• **PROBLEM REQUIREMENTS**
Could you render all the lines below as a JSON list of strings, one string per line, leaving out any blank lines?

## Begin

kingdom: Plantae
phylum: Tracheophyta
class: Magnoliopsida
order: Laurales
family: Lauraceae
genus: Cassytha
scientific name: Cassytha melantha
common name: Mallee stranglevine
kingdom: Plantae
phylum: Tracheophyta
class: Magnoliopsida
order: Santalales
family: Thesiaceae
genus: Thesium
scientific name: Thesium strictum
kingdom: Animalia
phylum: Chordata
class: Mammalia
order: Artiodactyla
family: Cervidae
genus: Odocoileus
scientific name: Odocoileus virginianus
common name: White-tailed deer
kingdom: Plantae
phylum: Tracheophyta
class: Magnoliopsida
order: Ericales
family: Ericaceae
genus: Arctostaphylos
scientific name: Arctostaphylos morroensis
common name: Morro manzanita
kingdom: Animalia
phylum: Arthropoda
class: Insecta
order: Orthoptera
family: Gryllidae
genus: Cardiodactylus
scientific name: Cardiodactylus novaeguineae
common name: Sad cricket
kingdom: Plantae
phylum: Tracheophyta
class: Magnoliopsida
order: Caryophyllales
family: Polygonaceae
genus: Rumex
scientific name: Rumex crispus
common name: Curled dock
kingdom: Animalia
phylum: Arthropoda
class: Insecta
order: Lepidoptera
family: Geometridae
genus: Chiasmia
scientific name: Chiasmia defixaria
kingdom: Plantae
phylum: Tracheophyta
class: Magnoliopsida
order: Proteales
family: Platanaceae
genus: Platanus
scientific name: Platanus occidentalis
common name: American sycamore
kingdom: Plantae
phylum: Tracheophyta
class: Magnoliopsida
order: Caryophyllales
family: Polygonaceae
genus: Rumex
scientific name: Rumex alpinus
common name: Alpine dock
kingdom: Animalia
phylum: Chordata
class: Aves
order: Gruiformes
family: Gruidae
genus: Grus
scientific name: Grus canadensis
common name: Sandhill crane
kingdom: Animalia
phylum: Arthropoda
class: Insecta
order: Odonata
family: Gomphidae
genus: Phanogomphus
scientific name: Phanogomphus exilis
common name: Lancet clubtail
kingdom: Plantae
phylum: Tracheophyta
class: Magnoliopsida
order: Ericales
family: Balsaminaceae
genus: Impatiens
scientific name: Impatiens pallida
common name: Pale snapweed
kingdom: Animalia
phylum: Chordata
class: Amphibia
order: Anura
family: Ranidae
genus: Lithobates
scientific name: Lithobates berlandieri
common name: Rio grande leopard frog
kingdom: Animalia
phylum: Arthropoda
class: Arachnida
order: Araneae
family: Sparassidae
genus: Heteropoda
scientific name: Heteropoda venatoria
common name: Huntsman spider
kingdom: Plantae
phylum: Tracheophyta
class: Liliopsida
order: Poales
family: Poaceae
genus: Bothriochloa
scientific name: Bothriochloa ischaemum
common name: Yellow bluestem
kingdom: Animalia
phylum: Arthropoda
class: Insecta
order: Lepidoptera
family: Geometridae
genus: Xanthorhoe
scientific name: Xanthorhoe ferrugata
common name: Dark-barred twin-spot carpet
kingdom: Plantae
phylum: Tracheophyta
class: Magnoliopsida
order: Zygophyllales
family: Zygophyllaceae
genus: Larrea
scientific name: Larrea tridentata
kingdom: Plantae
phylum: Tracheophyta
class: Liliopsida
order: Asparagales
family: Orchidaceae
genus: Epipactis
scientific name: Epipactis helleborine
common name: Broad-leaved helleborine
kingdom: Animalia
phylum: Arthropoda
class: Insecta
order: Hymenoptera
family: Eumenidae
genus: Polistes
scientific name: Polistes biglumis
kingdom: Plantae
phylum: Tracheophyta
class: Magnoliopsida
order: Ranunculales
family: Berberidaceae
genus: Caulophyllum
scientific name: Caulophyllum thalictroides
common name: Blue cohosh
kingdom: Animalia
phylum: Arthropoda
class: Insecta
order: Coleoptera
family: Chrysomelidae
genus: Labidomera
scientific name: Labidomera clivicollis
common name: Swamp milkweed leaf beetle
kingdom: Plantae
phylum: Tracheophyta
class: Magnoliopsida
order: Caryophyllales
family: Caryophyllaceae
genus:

## End

• **FULL OUTPUT**
[
  "kingdom: Plantae",
  "phylum: Tracheophyta",
  "class: Magnoliopsida",
  "order: Laurales",
  "family: Lauraceae",
  "genus: Cassytha",
  "scientific name: Cassytha melantha",
  "common name: Mallee stranglevine",
  "kingdom: Plantae",
  "phylum: Tracheophyta",
  "class: Magnoliopsida",
  "order: Santalales",
  "family: Thesiaceae",
  "genus: Thesium",
  "scientific name: Thesium strictum",
  "kingdom: Animalia",
  "phylum: Chordata",
  "class: Mammalia",
  "order: Artiodactyla",
  "family: Cervidae",
  "genus: Odocoileus",
  "scientific name: Odocoileus virginianus",
  "common name: White-tailed deer",
  "kingdom: Plantae",
  "phylum: Tracheophyta",
  "class: Magnoliopsida",
  "order: Ericales",
  "family: Ericaceae",
  "genus: Arctostaphylos",
  "scientific name: Arctostaphylos morroensis",
  "common name: Morro manzanita",
  "kingdom: Animalia",
  "phylum: Arthropoda",
  "class: Insecta",
  "order: Orthoptera",
  "family: Gryllidae",
  "genus: Cardiodactylus",
  "scientific name: Cardiodactylus novaeguineae",
  "common name: Sad cricket",
  "kingdom: Plantae",
  "phylum: Tracheophyta",
  "class: Magnoliopsida",
  "order: Caryophyllales",
  "family: Polygonaceae",
  "genus: Rumex",
  "scientific name: Rumex crispus",
  "common name: Curled dock",
  "kingdom: Animalia",
  "phylum: Arthropoda",
  "class: Insecta",
  "order: Lepidoptera",
  "family: Geometridae",
  "genus: Chiasmia",
  "scientific name: Chiasmia defixaria",
  "kingdom: Plantae",
  "phylum: Tracheophyta",
  "class: Magnoliopsida",
  "order: Proteales",
  "family: Platanaceae",
  "genus: Platanus",
  "scientific name: Platanus occidentalis",
  "common name: American sycamore",
  "kingdom: Plantae",
  "phylum: Tracheophyta",
  "class: Magnoliopsida",
  "order: Caryophyllales",
  "family: Polygonaceae",
  "genus: Rumex",
  "scientific name: Rumex alpinus",
  "common name: Alpine dock",
  "kingdom: Animalia",
  "phylum: Chordata",
  "class: Aves",
  "order: Gruiformes",
  "family: Gruidae",
  "genus: Grus",
  "scientific name: Grus canadensis",
  "common name: Sandhill crane",
  "kingdom: Animalia",
  "phylum: Arthropoda",
  "class: Insecta",
  "order: Odonata",
  "family: Gomphidae",
  "genus: Phanogomphus",
  "scientific name: Phanogomphus exilis",
  "common name: Lancet clubtail",
  "kingdom: Plantae",
  "phylum: Tracheophyta",
  "class: Magnoliopsida",
  "order: Ericales",
  "family: Balsaminaceae",
  "genus: Impatiens",
  "scientific name: Impatiens pallida",
  "common name: Pale snapweed",
  "kingdom: Animalia",
  "phylum: Chordata",
  "class: Amphibia",
  "order: Anura",
  "family: Ranidae",
  "genus: Lithobates",
  "scientific name: Lithobates berlandieri",
  "common name: Rio grande leopard frog",
  "kingdom: Animalia",
  "phylum: Arthropoda",
  "class: Arachnida",
  "order: Araneae",
  "family: Sparassidae",
  "genus: Heteropoda",
  "scientific name: Heteropoda venatoria",
  "common name: Huntsman spider",
  "kingdom: Plantae",
  "phylum: Tracheophyta",
  "class: Liliopsida",
  "order: Poales",
  "family: Poaceae",
  "genus: Bothriochloa",
  "scientific name: Bothriochloa ischaemum",
  "common name: Yellow bluestem",
  "kingdom: Animalia",
  "phylum: Arthropoda",
  "class: Insecta",
  "order: Lepidoptera",
  "family: Geometridae",
  "genus: Xanthorhoe",
  "scientific name: Xanthorhoe ferrugata",
  "common name: Dark-barred twin-spot carpet",
  "kingdom: Plantae",
  "phylum: Tracheophyta",
  "class: Magnoliopsida",
  "order: Zygophyllales",
  "family: Zygophyllaceae",
  "genus: Larrea",
  "scientific name: Larrea tridentata",
  "kingdom: Plantae",
  "phylum: Tracheophyta",
  "class: Liliopsida",
  "order: Asparagales",
  "family: Orchidaceae",
  "genus: Epipactis",
  "scientific name: Epipactis helleborine",
  "common name: Broad-leaved helleborine",
  "kingdom: Animalia",
  "phylum: Arthropoda",
  "class: Insecta",
  "order: Hymenoptera",
  "family: Eumenidae",
  "genus: Polistes",
  "scientific name: Polistes biglumis",
  "kingdom: Plantae",
  "phylum: Tracheophyta",
  "class: Magnoliopsida",
  "order: Ranunculales",
  "family: Berberidaceae",
  "genus: Caulophyllum",
  "scientific name: Caulophyllum thalictroides",
  "common name: Blue cohosh",
  "kingdom: Animalia",
  "phylum: Arthropoda",
  "class: Insecta",
  "order: Coleoptera",
  "family: Chrysomelidae",
  "genus: Labidomera",
  "scientific name: Labidomera clivicollis",
  "common name: Swamp milkweed leaf beetle",
  "kingdom: Plantae",
  "phylum: Tracheophyta",
  "class: Magnoliopsida",
  "order: Caryophyllales",
  "family: Caryophyllaceae",
  "genus:"
]